===== Recorded information =====

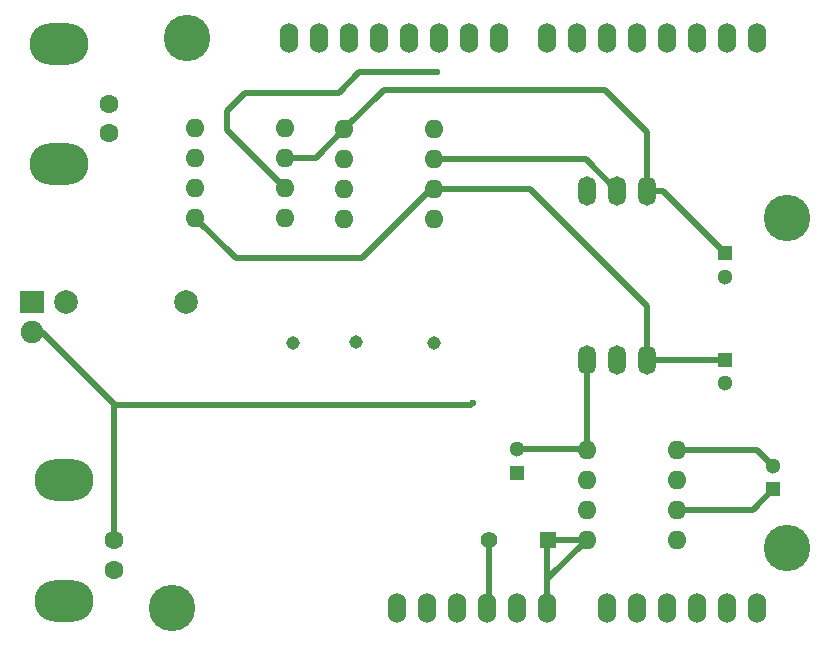
<source format=gtl>
G04 #@! TF.FileFunction,Copper,L1,Top,Signal*
%FSLAX46Y46*%
G04 Gerber Fmt 4.6, Leading zero omitted, Abs format (unit mm)*
G04 Created by KiCad (PCBNEW 4.0.2+dfsg1-stable) date Fri 22 Sep 2017 10:08:28 AM EDT*
%MOMM*%
G01*
G04 APERTURE LIST*
%ADD10C,0.100000*%
%ADD11R,1.300000X1.300000*%
%ADD12C,1.300000*%
%ADD13R,1.400000X1.400000*%
%ADD14C,1.400000*%
%ADD15R,2.000000X1.900000*%
%ADD16C,1.900000*%
%ADD17O,5.001260X3.500120*%
%ADD18C,1.600200*%
%ADD19C,1.998980*%
%ADD20O,1.524000X2.540000*%
%ADD21C,3.937000*%
%ADD22O,1.600000X1.600000*%
%ADD23O,1.501140X2.499360*%
%ADD24C,1.143000*%
%ADD25C,0.600000*%
%ADD26C,0.500000*%
%ADD27C,0.250000*%
G04 APERTURE END LIST*
D10*
D11*
X213360000Y-92392500D03*
D12*
X213360000Y-90392500D03*
D11*
X191643000Y-90995500D03*
D12*
X191643000Y-88995500D03*
D13*
X194310000Y-96647000D03*
D14*
X189310000Y-96647000D03*
D11*
X209296000Y-72390000D03*
D12*
X209296000Y-74390000D03*
D11*
X209296000Y-81407000D03*
D12*
X209296000Y-83407000D03*
D15*
X150558500Y-76517500D03*
D16*
X150558500Y-79057500D03*
D17*
X152882600Y-64851280D03*
X152882600Y-54653180D03*
D18*
X157147260Y-59753500D03*
X157147260Y-62252860D03*
D17*
X153263600Y-101808280D03*
X153263600Y-91610180D03*
D18*
X157528260Y-96710500D03*
X157528260Y-99209860D03*
D19*
X153479500Y-76517500D03*
X163639500Y-76517500D03*
D20*
X212001100Y-102463600D03*
X209461100Y-102463600D03*
X206921100Y-102463600D03*
X199301100Y-102463600D03*
X201841100Y-102463600D03*
X204381100Y-102463600D03*
X194221100Y-102463600D03*
X191681100Y-102463600D03*
X189141100Y-102463600D03*
X184061100Y-102463600D03*
X181521100Y-102463600D03*
X212001100Y-54203600D03*
X209461100Y-54203600D03*
X206921100Y-54203600D03*
X204381100Y-54203600D03*
X201841100Y-54203600D03*
X199301100Y-54203600D03*
X196761100Y-54203600D03*
X194221100Y-54203600D03*
X190157100Y-54203600D03*
X187617100Y-54203600D03*
X185077100Y-54203600D03*
X182537100Y-54203600D03*
X179997100Y-54203600D03*
X177457100Y-54203600D03*
X174917100Y-54203600D03*
X172377100Y-54203600D03*
X186601100Y-102463600D03*
D21*
X214541100Y-97383600D03*
X214541100Y-69443600D03*
X163741100Y-54203600D03*
X162471100Y-102463600D03*
D22*
X164401500Y-61785500D03*
X164401500Y-64325500D03*
X164401500Y-66865500D03*
X164401500Y-69405500D03*
X172021500Y-69405500D03*
X172021500Y-66865500D03*
X172021500Y-64325500D03*
X172021500Y-61785500D03*
X205168500Y-96647000D03*
X205168500Y-94107000D03*
X205168500Y-91567000D03*
X205168500Y-89027000D03*
X197548500Y-89027000D03*
X197548500Y-91567000D03*
X197548500Y-94107000D03*
X197548500Y-96647000D03*
X184658000Y-69532500D03*
X184658000Y-66992500D03*
X184658000Y-64452500D03*
X184658000Y-61912500D03*
X177038000Y-61912500D03*
X177038000Y-64452500D03*
X177038000Y-66992500D03*
X177038000Y-69532500D03*
D23*
X200152000Y-67119500D03*
X197612000Y-67119500D03*
X202692000Y-67119500D03*
X200088500Y-81407000D03*
X197548500Y-81407000D03*
X202628500Y-81407000D03*
D24*
X172656500Y-80010000D03*
X178054000Y-79946500D03*
X184658000Y-80010000D03*
D25*
X187960000Y-85090000D03*
X184848500Y-57086500D03*
D26*
X205168500Y-94107000D02*
X211645500Y-94107000D01*
X211645500Y-94107000D02*
X213360000Y-92392500D01*
X205168500Y-89027000D02*
X211994500Y-89027000D01*
X211994500Y-89027000D02*
X213360000Y-90392500D01*
X189310000Y-96647000D02*
X189310000Y-102294700D01*
D27*
X189310000Y-102294700D02*
X189141100Y-102463600D01*
D26*
X184658000Y-64452500D02*
X197485000Y-64452500D01*
X197485000Y-64452500D02*
X200152000Y-67119500D01*
X191643000Y-88995500D02*
X197517000Y-88995500D01*
D27*
X197517000Y-88995500D02*
X197548500Y-89027000D01*
D26*
X197548500Y-89027000D02*
X197548500Y-81407000D01*
X172021500Y-64325500D02*
X174625000Y-64325500D01*
X174625000Y-64325500D02*
X177038000Y-61912500D01*
X202692000Y-67119500D02*
X202692000Y-62166500D01*
X180403500Y-58547000D02*
X177038000Y-61912500D01*
X199072500Y-58547000D02*
X180403500Y-58547000D01*
X202692000Y-62166500D02*
X199072500Y-58547000D01*
X202692000Y-67119500D02*
X204025500Y-67119500D01*
X204025500Y-67119500D02*
X209296000Y-72390000D01*
D27*
X184658000Y-66992500D02*
X184340500Y-66992500D01*
D26*
X184340500Y-66992500D02*
X178498500Y-72834500D01*
X167830500Y-72834500D02*
X164401500Y-69405500D01*
X178498500Y-72834500D02*
X167830500Y-72834500D01*
X202628500Y-81407000D02*
X202628500Y-76835000D01*
X192786000Y-66992500D02*
X184658000Y-66992500D01*
X202628500Y-76835000D02*
X192786000Y-66992500D01*
X202628500Y-81407000D02*
X209296000Y-81407000D01*
D27*
X187960000Y-85090000D02*
X187769500Y-85280500D01*
D26*
X187769500Y-85280500D02*
X157528260Y-85280500D01*
D27*
X150558500Y-79057500D02*
X151447500Y-79057500D01*
D26*
X151447500Y-79057500D02*
X157528260Y-85138260D01*
D27*
X157528260Y-85138260D02*
X157528260Y-85280500D01*
D26*
X157528260Y-85280500D02*
X157528260Y-96710500D01*
X197548500Y-96647000D02*
X194310000Y-96647000D01*
X194221100Y-102463600D02*
X194221100Y-96735900D01*
D27*
X194221100Y-96735900D02*
X194310000Y-96647000D01*
X194221100Y-102463600D02*
X194221100Y-99974400D01*
D26*
X194221100Y-99974400D02*
X197548500Y-96647000D01*
X172021500Y-66865500D02*
X167132000Y-61976000D01*
X178308000Y-57086500D02*
X184848500Y-57086500D01*
X176593500Y-58801000D02*
X178308000Y-57086500D01*
X168656000Y-58801000D02*
X176593500Y-58801000D01*
X167132000Y-60325000D02*
X168656000Y-58801000D01*
X167132000Y-61976000D02*
X167132000Y-60325000D01*
M02*

</source>
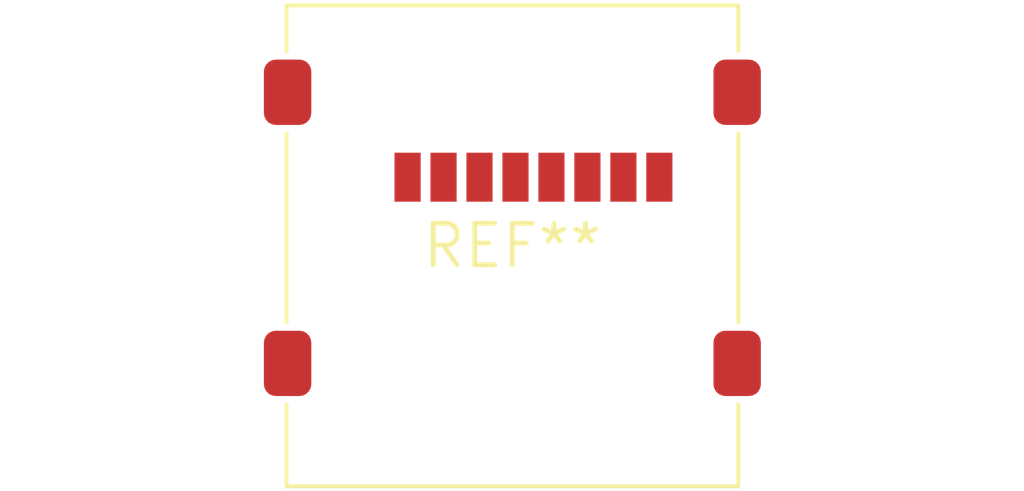
<source format=kicad_pcb>
(kicad_pcb (version 20240108) (generator pcbnew)

  (general
    (thickness 1.6)
  )

  (paper "A4")
  (layers
    (0 "F.Cu" signal)
    (31 "B.Cu" signal)
    (32 "B.Adhes" user "B.Adhesive")
    (33 "F.Adhes" user "F.Adhesive")
    (34 "B.Paste" user)
    (35 "F.Paste" user)
    (36 "B.SilkS" user "B.Silkscreen")
    (37 "F.SilkS" user "F.Silkscreen")
    (38 "B.Mask" user)
    (39 "F.Mask" user)
    (40 "Dwgs.User" user "User.Drawings")
    (41 "Cmts.User" user "User.Comments")
    (42 "Eco1.User" user "User.Eco1")
    (43 "Eco2.User" user "User.Eco2")
    (44 "Edge.Cuts" user)
    (45 "Margin" user)
    (46 "B.CrtYd" user "B.Courtyard")
    (47 "F.CrtYd" user "F.Courtyard")
    (48 "B.Fab" user)
    (49 "F.Fab" user)
    (50 "User.1" user)
    (51 "User.2" user)
    (52 "User.3" user)
    (53 "User.4" user)
    (54 "User.5" user)
    (55 "User.6" user)
    (56 "User.7" user)
    (57 "User.8" user)
    (58 "User.9" user)
  )

  (setup
    (pad_to_mask_clearance 0)
    (pcbplotparams
      (layerselection 0x00010fc_ffffffff)
      (plot_on_all_layers_selection 0x0000000_00000000)
      (disableapertmacros false)
      (usegerberextensions false)
      (usegerberattributes false)
      (usegerberadvancedattributes false)
      (creategerberjobfile false)
      (dashed_line_dash_ratio 12.000000)
      (dashed_line_gap_ratio 3.000000)
      (svgprecision 4)
      (plotframeref false)
      (viasonmask false)
      (mode 1)
      (useauxorigin false)
      (hpglpennumber 1)
      (hpglpenspeed 20)
      (hpglpendiameter 15.000000)
      (dxfpolygonmode false)
      (dxfimperialunits false)
      (dxfusepcbnewfont false)
      (psnegative false)
      (psa4output false)
      (plotreference false)
      (plotvalue false)
      (plotinvisibletext false)
      (sketchpadsonfab false)
      (subtractmaskfromsilk false)
      (outputformat 1)
      (mirror false)
      (drillshape 1)
      (scaleselection 1)
      (outputdirectory "")
    )
  )

  (net 0 "")

  (footprint "microSD_HC_Molex_47219-2001" (layer "F.Cu") (at 0 0))

)

</source>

=====

Your assignment: Only the lines above starting with the one with "(usegerberadvancedattributes false)" and going through the one with "(dxfimperialunits false)" are to be copied, word for word and with both ends kept.

Solution for this problem:
      (usegerberadvancedattributes false)
      (creategerberjobfile false)
      (dashed_line_dash_ratio 12.000000)
      (dashed_line_gap_ratio 3.000000)
      (svgprecision 4)
      (plotframeref false)
      (viasonmask false)
      (mode 1)
      (useauxorigin false)
      (hpglpennumber 1)
      (hpglpenspeed 20)
      (hpglpendiameter 15.000000)
      (dxfpolygonmode false)
      (dxfimperialunits false)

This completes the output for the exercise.